He obtained an A.B. in Philosophy from Oberlin College and a Ph.D. in philosophy (Logic) from the University of Pittsburgh, where he wrote his dissertation, The Algebra of Intensional Logics.

== Career ==
He taught at Wayne State University and at Yale University before coming to Indiana University Bloomington in 1969, from which he retired in 2007.

He received grants from the NSF, NEH, ACLS, and was a visiting scholar at, among other places, the Australian National University, University of Oxford, and the University of Melbourne. In 2014, he was a visiting professor at his Ph.D. alma mater the University of Pittsburgh. In 2002, he accepted on behalf of the School of Informatics the Techpoint (Indiana Information Technology association) Mira for Outstanding Education Contribution to Information Technology. In 2007, he was awarded the Indiana University Bloomington Provost's Medal and was made a Sagamore of the Wabash by the Governor of Indiana.

He was a Fellow of the American Academy of Arts and Sciences. He served as President of the Society for Exact Philosophy and on the executive committee of the Association for Symbolic Logic. He was also an editor of the Journal of Symbolic Logic and chief editor of the Journal of Philosophical Logic. He published six books and over 100 papers, and directed or co-directed 17 Ph.D. dissertations (Philosophy, Cognitive Science, Computer Science, Mathematics).

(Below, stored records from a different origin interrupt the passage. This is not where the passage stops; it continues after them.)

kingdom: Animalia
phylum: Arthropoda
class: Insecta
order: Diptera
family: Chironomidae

After he retired, he served on the board of HealthLINC for ten years, the regional health information exchange, and was president there for three years. From 2010, he was affiliated with the Info-Metrics Institute, American University, and was a member of its advisory board (co-chair 2017–21).

==Work==
Dunn's research focuses on information-based logics, particularly relevance logics and other so-called "substructural" logics. He has an algebraic approach to these under the heading of "gaggle theory" (for generalized Galois logics), which he has developed in articles, his book with G. Hardgree Algebraic Methods in Philosophical Logic (Oxford, 2001), and a book with Katalin Bimbó, Generalized Galois Logics: Relational Semantics of Nonclassical Logical Calculi (CSLI Publications, 2008).

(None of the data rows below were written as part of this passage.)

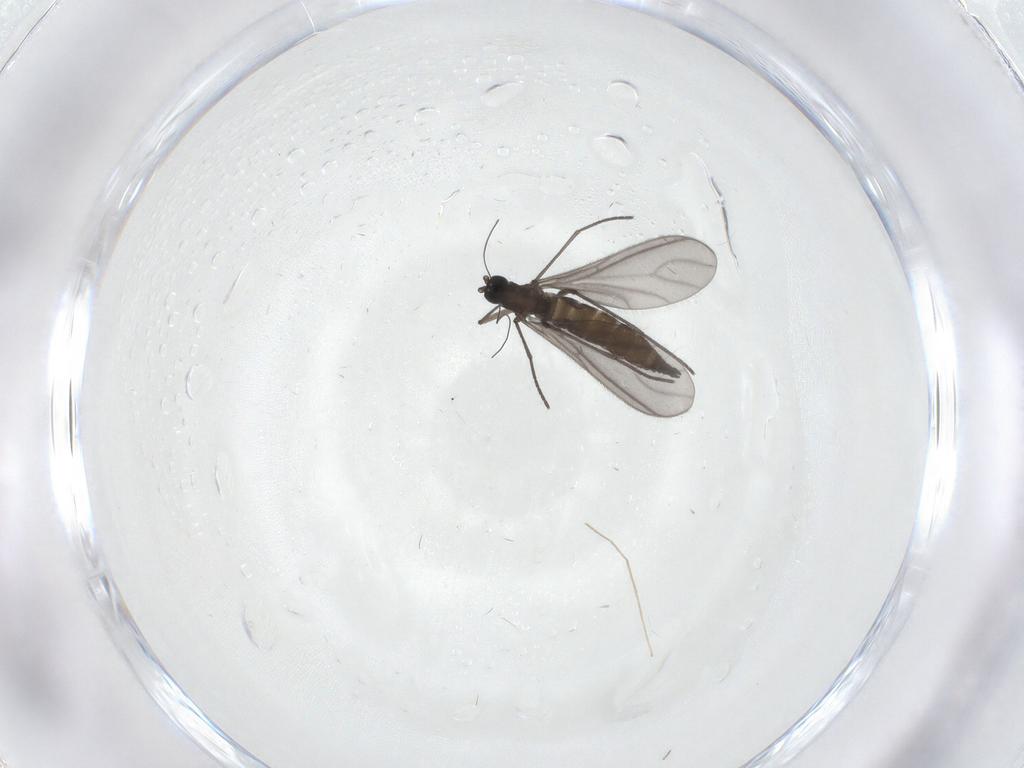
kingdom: Animalia
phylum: Arthropoda
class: Insecta
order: Diptera
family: Sciaridae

He studied as a graduate student with the two major figures in relevance logic, Alan Ross Anderson and Nuel Belnap. He was a contributing author to their book Entailment: The Logic of Relevance and Entailment Vol. 1, and a full co-author with them to Vol. 2.

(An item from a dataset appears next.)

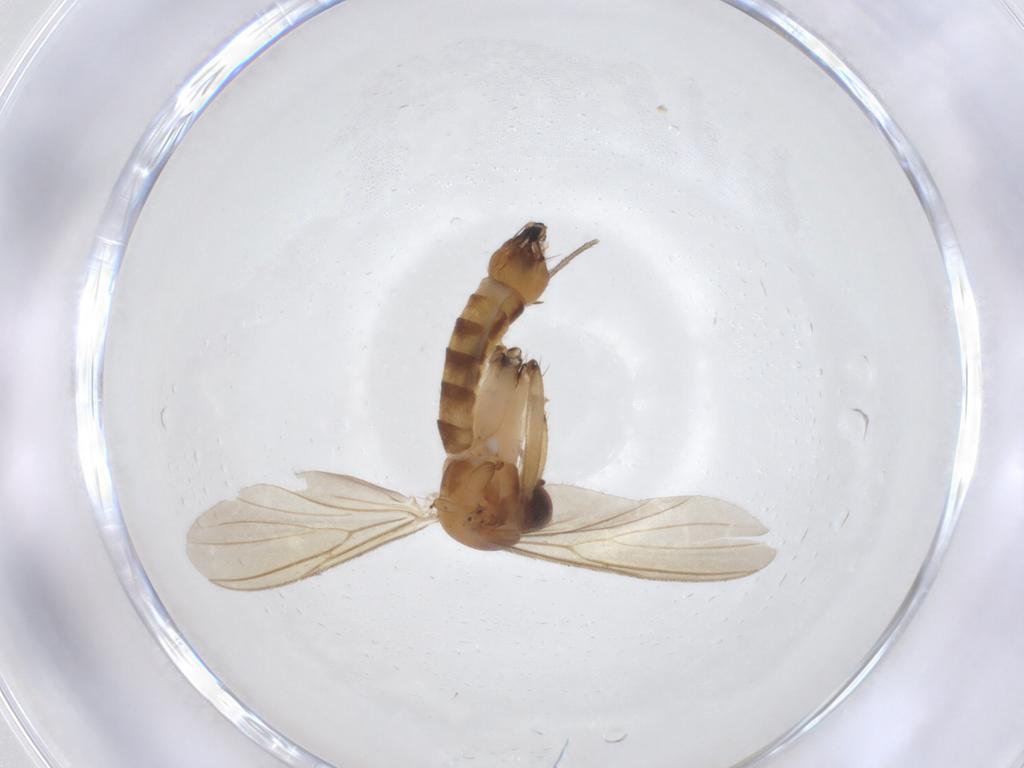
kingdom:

He also worked on quantum logic, quantum computation, subjective probability in the context of incomplete and conflicting information, and with Katalin Bimbό proved the decidability of Ticket Entailment (a problem open since 1960). Dunn was honored in 2016 by the book J. Michael Dunn on Information Based Logic, edited by Katalin Bimbó, part of the Springer series Outstanding Contributions to Logic.